In his past days of severe ennui, before he was getting enough work and fun, Gus routinely barged anyone who opened the paddock gate.  Barbara, Henry’s owner, often needed Sandy as a fender-offer so that she could safely extract her horse without letting Gus escape.  In recent months, she reports, he’s been much more polite.  As if he’s confident that his person will come and he’ll get his turn, he magnanimously grants Barbara and Henry enough space to leave the paddock unmolested.  But then last week he again became a flight risk:  he was so fly-frantic that he ignored her signals to stay back and tried to bowl her over bodily and plunge out the gate.  She resorted to yelling and swatting with Henry’s lead line to send Gus away, slipping Henry out and slamming the gate behind her just in time.  I'm ever so sure that Gus apologized like a contrite drunk, saying he was not himself and it was just the flies talking.

Sandy treats Gus with dab-on bug repellent that’s supposed to last for two weeks, but the swarms persist.  She’s able to spritz some insecticide on him, but like most brands of fly spray, it’s effective for mere minutes.  (Maybe these chemicals would be as effective as they advertise if we had cooler, breezier weather, or a habitat that’s less infested, or some strain of kinder, gentler bugs?)  His fly mask keeps his eyes and ears protected.  And his dapper new fly socks work well, but from the knees up his legs are scaly with masses of clustered scabs.  He also has spatterings of bug bites on his neck and body.

On the really tropical afternoons, all we can do is park him in his stall.  It’s not just dark and dry and cool; it has a box-fan bungee-corded to the rails, blowing a blessed breeze right where he stands to munch his hay.  As much as he usually hates being confined, he’s visibly relieved to be in there. 
He even leaves off grazing after just a few minutes, entirely of his own volition, and practically walks himself into his stall.  After he has his dinner and I offer to take him back outside, he digs in his hooves and leans back; the only allowable destinations, he tells me, are the arena or his stall.  And so it shall be.

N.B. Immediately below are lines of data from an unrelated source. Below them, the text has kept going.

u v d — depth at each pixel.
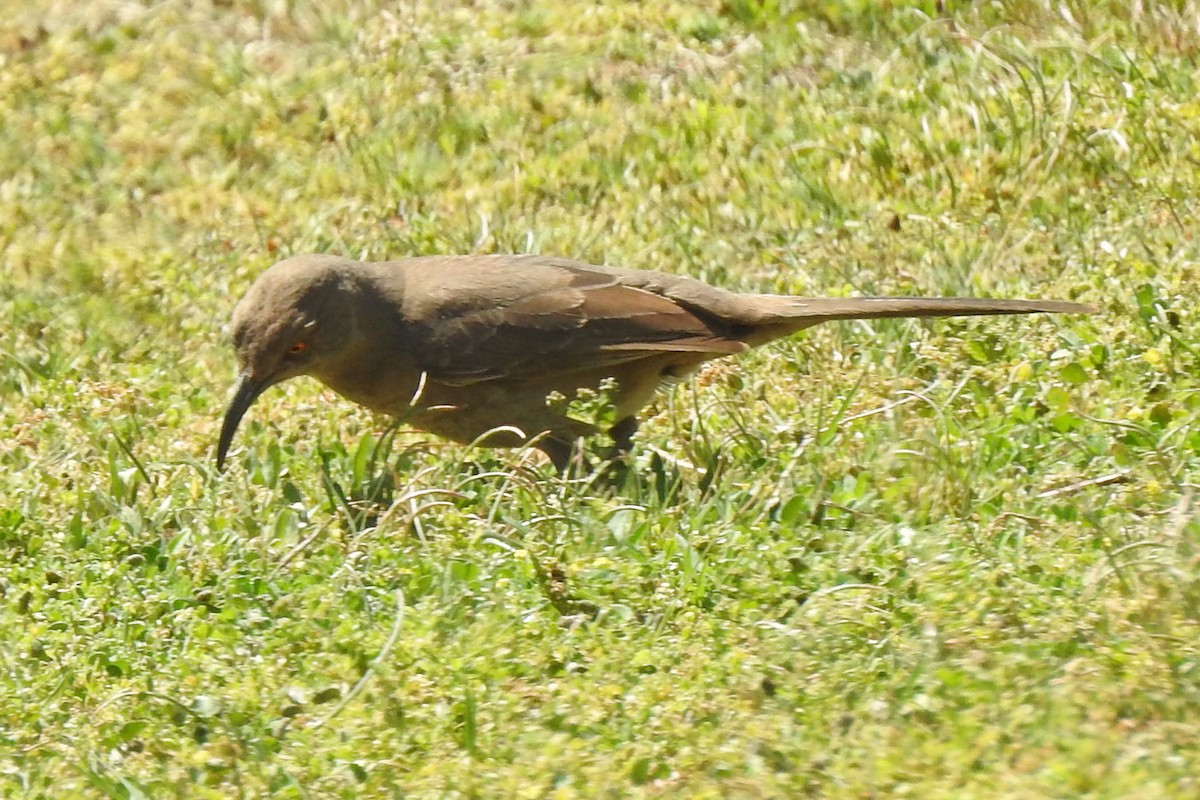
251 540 11.41
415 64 18.53
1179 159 15.95
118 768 9.13
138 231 17.08
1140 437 11.74
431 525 11.41
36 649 10.23
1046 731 8.31
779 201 16.31
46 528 11.79
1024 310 12.79
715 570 10.51
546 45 18.73
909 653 9.30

Between his shrubby self-made hidey-hole and his plush human-engineered stall, Gus leads quite the charmed and sheltered life.

Monday, July 15, 2019

52. Gus gets a booboo

I’m commiserating just a bit with the freaks among us who don’t love summer.  Myself, I loathe winter and adore summer — except for the biting flies.  They’re so vicious and voracious in the paddocks lately that I find myself actually looking forward to colder weather.

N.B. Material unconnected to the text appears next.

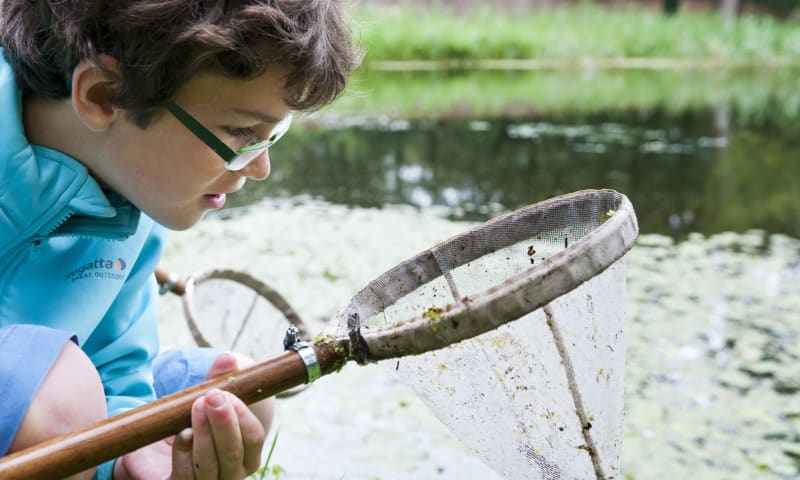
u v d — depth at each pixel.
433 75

While the bugs are equal-opportunity tormenters of the horses, they single out Gus for extra persecution.  Sandy warned me about this:  put him next to any horse in any field, and Gus will always have double or triple the number of flies swarming him.  Sure enough, when I take him out for grazing, he’s covered in flies from the knees down, he never stops swishing his useless little cow-tail, and he shivers his back and belly skin almost continuously.  Sandy also warned me that he won’t tolerate being spritzed with bug repellent.  So nowadays, since he’s mostly shedded down to his sleek summer coat, I occupy myself while he grazes not by scrubbing off his loose hair but by swinging the end of the lead-rope around his ankles to shoo off the flies.  Which sometimes just cling harder (probably flipping me the bird with a spare claw) as the rope swipes over their backs.  And which always reconvene one nanosecond after the rope swings away.



Within in a day of gnats arriving on the farm, Gus’s ears were filled with little scabs.  From that day forward, he has to wear a fly-mask — a donkey-tailored version with risibly long ear pockets — whenever he’s out in his paddock during the day.  He kinda hates the fly-mask.  Its mesh is stiff enough to stand off his face a bit so he can blink freely, but it makes his head hot and itchy.  The minute I remove it, he tries to rub his forehead against me; I’m teaching him to stop barging into my chest and to let me scratch his face with my hand.  At least it keeps the gnats away.

The huge green-headed horse flies wait for really hot weather, but  the leg-biting stable flies have already joined their gnatty accomplices in livestock torture, and Gus’s ankles are as scabby as his ears were.  We apply little mesh fly-socks, but they tend to bunch up and scrunch down as he strolls the pasture.  One heavy, humid day, I whistle to him and he runs back and forth near the gate until I get there. 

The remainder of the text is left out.